Securing Abstraction
by Terrington Calas, THE NEW ORLEANS ART REVIEW
EXCERPT:
Allison Stewart is yet another abstract romantic, but her temperament is distinctive. Although she is conceptually allied with Marden and Dunbar— complete with an overmastering theme — she does not share their restraints. The immediate tone of her work suggests emotions freely and unapologetically felt. In a new suite of paintings recently at Arthur Roger, she affirms both her own authority and the abiding authority of a truly passionate mode of abstraction.
The other restraint Stewart eschews is the formal one. The plodding, rigorous manner seems foreign to her. She is a stylist, a natural one. And she relishes all the painterly maneuvers that such a label might entail. Her devised shapes, all alluding in some way to landscape, are patently mannered; her most effective compositional motif, an undulating panorama, has the delicate grace of a Monet Water Garden. And, most important, she handles color like a cinquecento Venetian — the pictures are suffused with sensuous golds, magentas, Prussian blues.
This is not the usual stuff of exalted topics, at least not in contemporary times. In fact, her technical approach is reminiscent of an easy going 1970s movement called Lyrical Abstraction. It was a Color Field tangent that supplanted Minimalism with the sheer optical pleasure of pigment on canvas. Some Lyricists were maligned/reviled as merely pretty, as unprofound. But at that moment, the politically heinous early seventies, a foray into aesthetic hedonism was perfectly in order.
Now, some twenty-five years later, there is further use for it. Especially if the gratifying style is channeled with thought and serious purpose. That’s a difficult balancing act, but Stewart has managed it for some years in a unique mode of landscape-as-abstraction. The result is far beyond mere lyricism.
Her handsome surfaces are an enticement; she posits them as the first step toward a personal philosophy of nature, a philosophy that extends the traditional Romantic stance. The old romantics — mainly the 19th century Germans such as Friedrich and Runge — were passionately reverent, essentially “kneeling” before a spellbinding wilderness. They perceived God behind the veil of his grandest creations, and were staggered. Stewart’s attitude is spiritualist too; her apparent conviction makes it so. But the overall, sustained quality is not reverence. Rather, it feels mournful. At times, her paintings verge on the funereal. Ultimately, we can see her art as a pictorial lament for today’s environment — specifically the imperilled environment of our own Gulf Coast region.
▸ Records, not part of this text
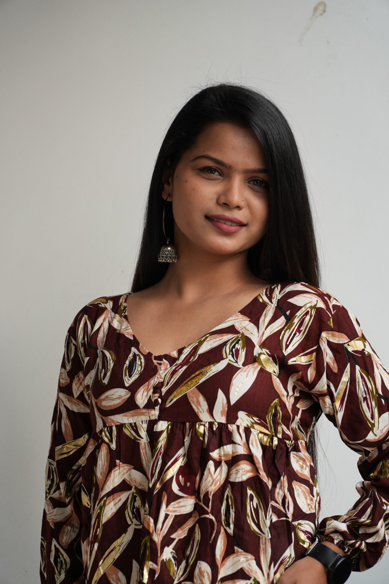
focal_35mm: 136
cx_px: 194
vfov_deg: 15.0
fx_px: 2212
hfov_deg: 10.1
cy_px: 292
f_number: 4
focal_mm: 91
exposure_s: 1/1000
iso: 400
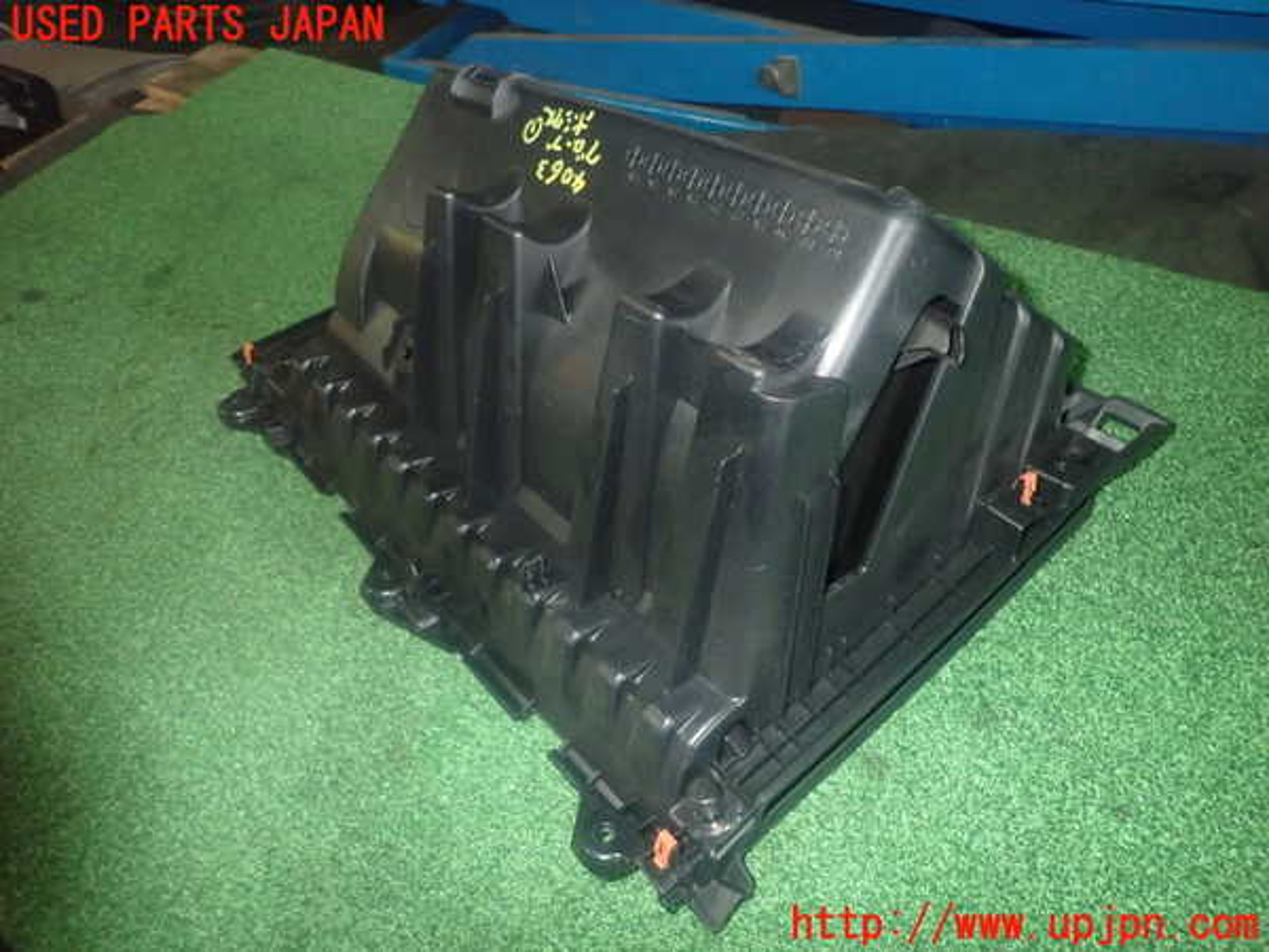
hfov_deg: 69.4
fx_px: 916
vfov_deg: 54.9
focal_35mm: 25
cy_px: 476
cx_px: 634
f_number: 5.6
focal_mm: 4.5
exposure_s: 1/30
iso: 800
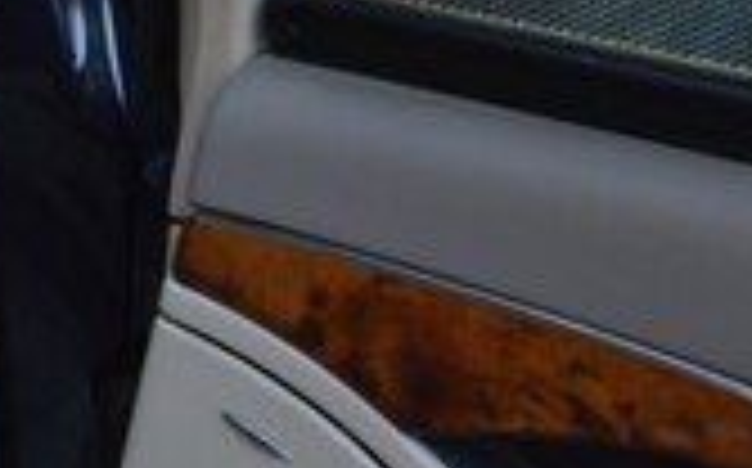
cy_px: -74
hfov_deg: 13.7
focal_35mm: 133
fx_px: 2723
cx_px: -671
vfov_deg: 9.7
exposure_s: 1/60
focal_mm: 22
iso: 100
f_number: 6.3
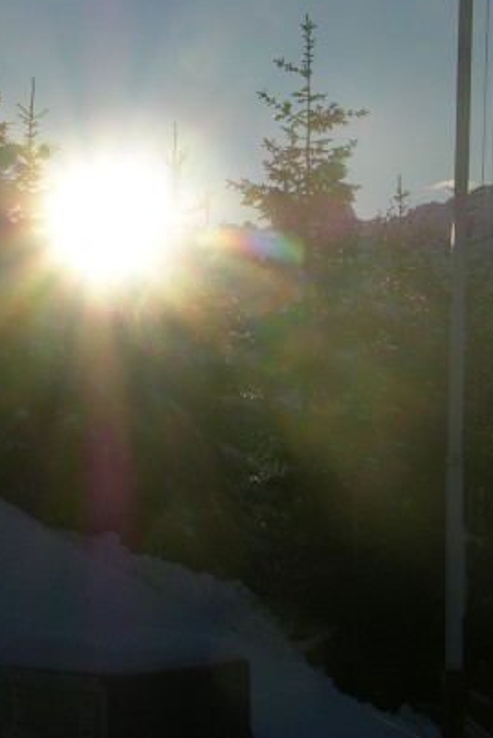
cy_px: 238
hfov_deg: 12.6
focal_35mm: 107
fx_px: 2196
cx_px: -24
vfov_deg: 19.0
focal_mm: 13.7
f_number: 7.7
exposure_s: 1/613
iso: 50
Her latest effort, the Arthur Roger exhibition, is by far the most convincing to date. Her technique was never so lucid. She retains much of the spontaneity and grace of the earlier Lyricists, then amplifies the effect. Composition is practically anti-composition. In a work such as Bayou Haiku, her forms loop and scatter, seemingly at random — like the automatist sweeps in an Action Painter’s “arena,” and yet one perceives a convincing balance. It comes from Nature itself—an endless sensation of movement, an unregulated order. Her color, though, is harder to pin down. It is at once fragile and forceful, translucent and rich. She layers opaque passages upon washes and then, apparently, applies more washes. The outcome is a complexity that raises echoes of chromatists from Bellini to William Baziotes.
Very likely, Baziotes is also Stewart’s most significant forebear—and the best reference in approaching the essential thrust of her art. He was Abstract Expressionism’s most sensitive painter, its most surreal, and its most romantic. Whereas his peers allowed vague insinuations of the natural, world, Baziotes made symbols of it: a system of refined equivalents.
Stewart treats nature similarly; the new paintings are filled with “equivalents.” But hers occupy a realm of Friedrich-like spiritualism, moody and quietly intense. In the German romantic’s view, the central issue was religious desire usually expressed by rapt human figures in a state of longing — agonizing frustration before God’s enigma. In Stewart’s Bayou Haiku, as in most of her work, the longing is replaced by loss. She presents exquisite abstracted fragments of plant life, suspended and melting in a poisonous, umbered vapor. Perfect beauty defiled. This is the artist’s crytallization of an ongoing ecological tragedy, one that resonates in the soul. She is painting the death of God’s emblems. The emblems are indispensable.